Stretching has become synonymous with yoga and meditation, Goop candles, and social feeds reminding us to stay limber. As a by-product of the self-care movement, stretching goes far beyond trends, though! Stretching keeps muscle tissue pliable and nutrient-oxygen rich, decreases your risk of injuries, helps to reduce tension, and much more! Stretching can feel like a chore; Beyond feeling physically unpleasant, it can even be painful. For about 20 percent of the population, stretching happens easily, requiring little effort. Looking closely at these “flexible types”, stretching is not the issue, joint laxity is. For these people, stretching is not the best approach. Alignment and structural integrity can be achieved by stretching. On its own, it can amplify hypermobility issues. Let’s examine why.
Since hypermobility prohibits effective muscle recruitment to stabilize joints, people with this condition seldom experience muscle soreness even after workouts that would leave most of us hobbling for days.

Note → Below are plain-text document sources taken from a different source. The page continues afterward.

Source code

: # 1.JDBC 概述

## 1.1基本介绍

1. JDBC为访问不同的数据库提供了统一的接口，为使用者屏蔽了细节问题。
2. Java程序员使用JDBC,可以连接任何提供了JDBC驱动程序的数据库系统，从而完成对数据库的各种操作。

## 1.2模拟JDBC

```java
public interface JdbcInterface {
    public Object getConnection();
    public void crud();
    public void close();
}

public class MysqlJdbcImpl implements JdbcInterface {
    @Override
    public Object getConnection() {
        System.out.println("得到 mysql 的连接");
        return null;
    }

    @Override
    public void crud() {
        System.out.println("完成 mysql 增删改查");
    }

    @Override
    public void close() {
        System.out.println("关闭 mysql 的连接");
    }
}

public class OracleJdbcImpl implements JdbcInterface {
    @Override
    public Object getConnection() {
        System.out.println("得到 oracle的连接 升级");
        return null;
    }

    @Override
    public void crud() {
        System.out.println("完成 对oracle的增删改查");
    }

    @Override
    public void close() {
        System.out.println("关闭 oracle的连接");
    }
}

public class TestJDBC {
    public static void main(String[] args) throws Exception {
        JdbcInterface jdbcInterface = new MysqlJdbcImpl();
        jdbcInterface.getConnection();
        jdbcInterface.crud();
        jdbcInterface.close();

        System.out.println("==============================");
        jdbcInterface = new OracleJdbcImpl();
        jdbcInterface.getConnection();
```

Hypermobility describes an extreme or larger-than-normal range whereby the limb moves away from the same joint axis-a result of insufficient stabilization. Those with hyperextension issues generally seem to have an easier time stretching but also find it challenging to feel exercises. Since hypermobility prohibits effective muscle recruitment to stabilize joints, people with this condition seldom experience muscle soreness even after workouts that would leave most of us hobbling for days. Pain symptoms related to hypermobility typically include pain in the hips, knees, elbows, fingers, wrists, or neck. Hypermobility is a predisposed, legitimate weakness of the connective tissue around the joint, leading to an increase in strains and sprains. In the worst case, it can result in dislocation.

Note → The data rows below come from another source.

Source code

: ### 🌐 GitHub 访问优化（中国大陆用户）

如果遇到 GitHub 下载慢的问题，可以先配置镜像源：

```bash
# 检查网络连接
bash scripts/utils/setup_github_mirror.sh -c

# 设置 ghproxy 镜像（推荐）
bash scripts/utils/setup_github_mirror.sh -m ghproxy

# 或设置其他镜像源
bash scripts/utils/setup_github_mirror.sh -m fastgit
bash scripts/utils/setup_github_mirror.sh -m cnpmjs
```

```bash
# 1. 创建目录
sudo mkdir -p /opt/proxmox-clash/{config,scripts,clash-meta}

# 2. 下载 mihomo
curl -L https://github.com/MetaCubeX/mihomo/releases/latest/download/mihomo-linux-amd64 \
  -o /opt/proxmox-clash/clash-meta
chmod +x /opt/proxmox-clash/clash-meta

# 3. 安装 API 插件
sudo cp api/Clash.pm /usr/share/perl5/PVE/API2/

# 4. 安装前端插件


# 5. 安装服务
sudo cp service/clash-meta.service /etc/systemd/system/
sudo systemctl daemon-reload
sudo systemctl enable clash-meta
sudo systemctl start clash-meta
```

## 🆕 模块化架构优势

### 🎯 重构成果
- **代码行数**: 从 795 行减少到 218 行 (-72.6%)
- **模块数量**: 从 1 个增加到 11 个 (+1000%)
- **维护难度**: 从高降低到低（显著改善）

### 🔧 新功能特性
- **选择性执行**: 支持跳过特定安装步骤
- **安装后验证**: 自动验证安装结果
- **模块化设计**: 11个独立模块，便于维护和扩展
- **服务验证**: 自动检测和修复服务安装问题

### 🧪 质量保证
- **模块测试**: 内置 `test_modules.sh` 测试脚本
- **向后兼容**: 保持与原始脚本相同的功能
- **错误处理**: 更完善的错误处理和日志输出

Hypermobility is influenced by one or all of the following:
- Bone structure: the shape and depth of the joint sockets,
- Muscle structure: muscle tone or strength
- Proprioception: sensing how far you are stretching
- Family History: hypermobility is often inherited.
Stretching reduces injury and enhances sports performance. The American Council of Sports Medicine recommends static stretching after a warm-up to increase the range of motion (ROM) in the synovial joints. Studies show that training with a full ROM produces greater increases in muscle size. Increasing ROM is also key to avoiding muscle imbalance and it is a vital piece in addressing biomechanical inefficiencies and reducing injuries.

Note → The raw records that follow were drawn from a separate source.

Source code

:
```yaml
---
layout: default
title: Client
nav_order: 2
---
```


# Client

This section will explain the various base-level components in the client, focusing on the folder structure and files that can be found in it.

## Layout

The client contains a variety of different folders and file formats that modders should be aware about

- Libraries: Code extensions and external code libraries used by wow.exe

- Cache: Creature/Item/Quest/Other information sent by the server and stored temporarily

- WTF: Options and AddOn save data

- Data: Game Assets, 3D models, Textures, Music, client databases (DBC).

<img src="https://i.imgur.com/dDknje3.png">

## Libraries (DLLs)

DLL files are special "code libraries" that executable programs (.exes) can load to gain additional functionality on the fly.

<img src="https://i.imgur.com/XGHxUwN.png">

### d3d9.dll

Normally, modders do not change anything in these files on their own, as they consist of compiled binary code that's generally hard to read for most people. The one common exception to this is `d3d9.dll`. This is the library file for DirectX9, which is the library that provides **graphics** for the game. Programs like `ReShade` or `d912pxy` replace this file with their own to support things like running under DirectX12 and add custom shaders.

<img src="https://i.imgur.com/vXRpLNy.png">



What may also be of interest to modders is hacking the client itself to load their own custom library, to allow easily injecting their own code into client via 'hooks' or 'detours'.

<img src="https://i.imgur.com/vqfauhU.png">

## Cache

Research in the International Journal of Sports Physical Therapy (2012) defines stretching ‘[as]… generally focus[ing] on increasing the length of a musculotendinous unit, in essence increasing the distance between a muscle’s origin and insertion ’. Stretching a muscle at its origin/insertion is challenging and it involves focused awareness! Most of us without hypermobility lack awareness of poor form when we stretch or work out. Knowing when to stop and recognizing which muscles should be working to stabilize the joint will enhance performance outcomes. Hypermobile individuals benefit from becoming more aware of their movement, focusing their attention, and building stability and strength that support their ROM. There are a two ways to do this:
- Focus on exercises that promote alignment and proximal, centered movement requiring stabilization. As a result, muscles have to work better at maintaining and supporting the bones.
- Choose closed-chain exercises and Pilates equipment to challenge proprioception (a tricky thing!), spatial and sensory awareness when reaching greater-than-maximum or larger-than-normal ranges without feeding into the hypermobility loop.
It is vital to know when you are overstretching or have hypermobility in some or all of your movement patterns. Clients with hypermobility in the knees often have very tight hips. Some clients lock their elbows when bearing weight upon their shoulders, when in a plank or when using resistance. Others tuck their pelvis, lock elbows, and knees-even in standing! Unchecked, these misaligned joints can lead to chronic pain and injury. In the best case, hypermobility will hinder physical strength and fitness gains.
There is a benefit to strengthening the ligaments and muscles around the joint. For hypermobility, however, stability is not achieved with stretching alone or with movements that do not emphasize stability and control. Control and awareness are at the heart of Classical Pilates. A program that addresses hypermobility and improves muscle and joint function will also support the building blocks of overall strength and flexibility.